SUPPLIED DATA Block Start
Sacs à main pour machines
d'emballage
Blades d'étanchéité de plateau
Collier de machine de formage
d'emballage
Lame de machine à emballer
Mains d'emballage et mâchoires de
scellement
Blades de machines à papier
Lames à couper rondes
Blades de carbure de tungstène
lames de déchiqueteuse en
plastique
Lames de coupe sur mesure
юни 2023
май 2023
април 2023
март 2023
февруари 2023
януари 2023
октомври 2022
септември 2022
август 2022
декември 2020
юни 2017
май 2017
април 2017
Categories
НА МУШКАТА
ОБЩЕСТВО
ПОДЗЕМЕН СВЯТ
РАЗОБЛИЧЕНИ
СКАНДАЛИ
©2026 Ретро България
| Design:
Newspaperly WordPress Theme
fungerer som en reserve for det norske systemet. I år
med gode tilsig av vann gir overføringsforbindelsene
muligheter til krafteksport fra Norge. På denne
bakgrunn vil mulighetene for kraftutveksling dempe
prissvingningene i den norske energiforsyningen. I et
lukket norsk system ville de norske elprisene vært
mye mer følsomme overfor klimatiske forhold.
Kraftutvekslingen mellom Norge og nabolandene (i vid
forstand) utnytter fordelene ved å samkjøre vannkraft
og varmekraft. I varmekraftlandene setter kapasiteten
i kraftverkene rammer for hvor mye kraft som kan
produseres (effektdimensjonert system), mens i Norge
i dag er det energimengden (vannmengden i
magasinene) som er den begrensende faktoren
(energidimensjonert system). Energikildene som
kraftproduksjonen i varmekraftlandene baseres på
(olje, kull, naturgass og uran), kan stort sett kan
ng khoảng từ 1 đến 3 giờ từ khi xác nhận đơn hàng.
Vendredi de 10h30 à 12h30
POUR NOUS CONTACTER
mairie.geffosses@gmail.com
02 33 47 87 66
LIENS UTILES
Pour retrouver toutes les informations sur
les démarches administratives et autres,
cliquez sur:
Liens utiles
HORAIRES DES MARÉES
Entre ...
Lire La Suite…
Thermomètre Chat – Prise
SUPPLIED DATA Block End
WHAT YOU SHOULD DO: Could you restate, word for word, the lines above from the one with "lukket norsk system" to the one with "02 33 47 87 66", both included?

WRITTEN REPLY:
lukket norsk system ville de norske elprisene vært
mye mer følsomme overfor klimatiske forhold.
Kraftutvekslingen mellom Norge og nabolandene (i vid
forstand) utnytter fordelene ved å samkjøre vannkraft
og varmekraft. I varmekraftlandene setter kapasiteten
i kraftverkene rammer for hvor mye kraft som kan
produseres (effektdimensjonert system), mens i Norge
i dag er det energimengden (vannmengden i
magasinene) som er den begrensende faktoren
(energidimensjonert system). Energikildene som
kraftproduksjonen i varmekraftlandene baseres på
(olje, kull, naturgass og uran), kan stort sett kan
ng khoảng từ 1 đến 3 giờ từ khi xác nhận đơn hàng.
Vendredi de 10h30 à 12h30
POUR NOUS CONTACTER
mairie.geffosses@gmail.com
02 33 47 87 66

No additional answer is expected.